Discussions about a new formula have already began, with an initial meeting taking place at the end of last month.
However, while Abiteboul says that there is a consensus on what’s wrong with the current regulations, agreeing in detail on a solution that is acceptable to all parties – including fans – will be less straightforward.
“That’s typically an area where solutions will not be easily found, because of the complexity of the technology, because of the complexity of the question,” Abiteboul told Motorsport.com.
“You need to satisfy car makers who are financing the sport in the current model. Maybe a different model could be found where car makers are not so important for the business model of the sport, but it’s not [currently] the case.
“You need also to satisfy the fans, you need to satisfy the customer teams, so that question is not an easy one to resolve.
“I think there can be some consensus found on the diagnosis – what’s good, and what’s bad with the current formula.
“I think a solution will be more difficult to find, but not just because of political reasons, or because of competitive advantage, although there will always be a little bit of that with people that are currently at the top who will try to protect the advantage that they built, and that’s fair enough.
“Apart from that I think what will be a struggle for the group will be to find the right answer to a diagnosis which I think is well shared between the teams, the FIA and Liberty.”
Key outcomes of the initial meeting included an agreement that a hybrid element should remain part of the new formula, and that there should be a focus on engine noise.
“Electrification is never going to go away, that’s for sure, so we need electrification, we need hybrid,” Abiteboul added. “We need possibly more in the mix between ICE and hybrid, but, having said that, we cannot do that to the detriment of the show.

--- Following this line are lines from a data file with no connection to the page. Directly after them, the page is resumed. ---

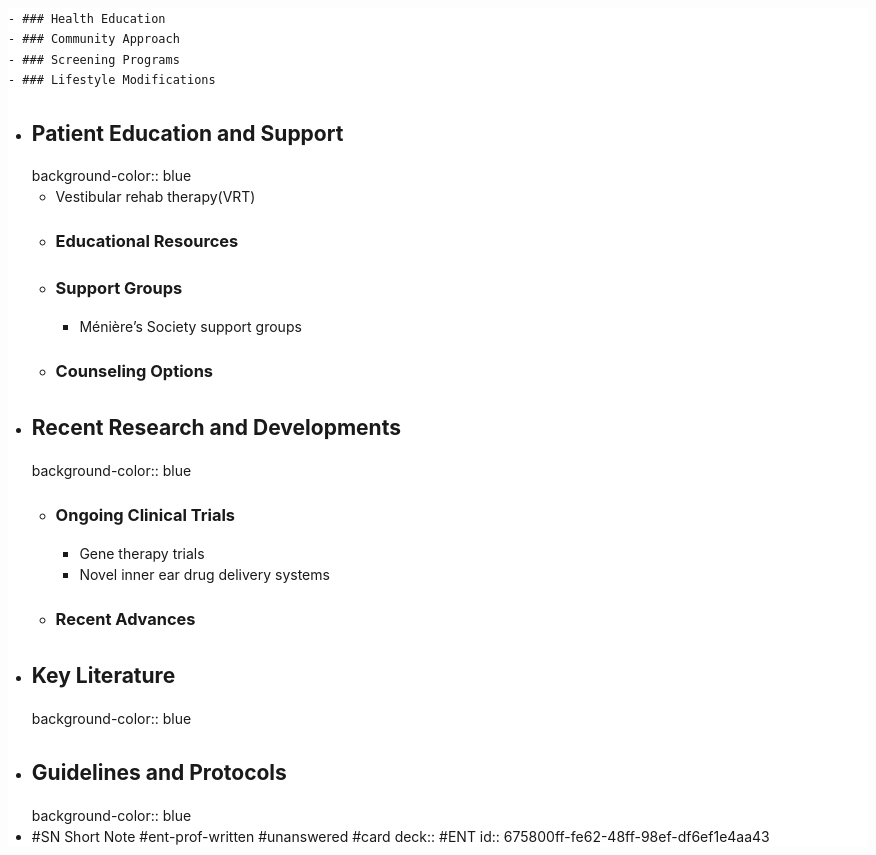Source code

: 	- ### Health Education
	- ### Community Approach
	- ### Screening Programs
	- ### Lifestyle Modifications
- ## Patient Education and Support
  background-color:: blue
	- Vestibular rehab therapy(VRT)
	- ### Educational Resources
	- ### Support Groups
		- Ménière’s Society support groups
	- ### Counseling Options
- ## Recent Research and Developments
  background-color:: blue
	- ### Ongoing Clinical Trials
		- Gene therapy trials
		- Novel inner ear drug delivery systems
	- ### Recent Advances
- ## Key Literature
  background-color:: blue
- ## Guidelines and Protocols
  background-color:: blue
- #SN Short Note #ent-prof-written #unanswered #card
  deck:: #ENT
  id:: 675800ff-fe62-48ff-98ef-df6ef1e4aa43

“We need noise, we need F1 to be blasting for the fans, and we don’t deliver that at the moment.”
Renault has long been adamant that there should be a focus on costs, and the company has been pushing for a budget cap.
“Without going into technical details, and again all the analysis is shared by everyone, it’s also too expensive for the car makers, it’s too expensive for the customers,” Abiteboul said.
“So a budget cap will help, all of that we agree.
“But where do we go next? That will be the challenge, but it’s a challenge that is a common challenge. So with a common challenge I’m hopeful that with all the brains that we have in this paddock, we’ll be able to find solutions.”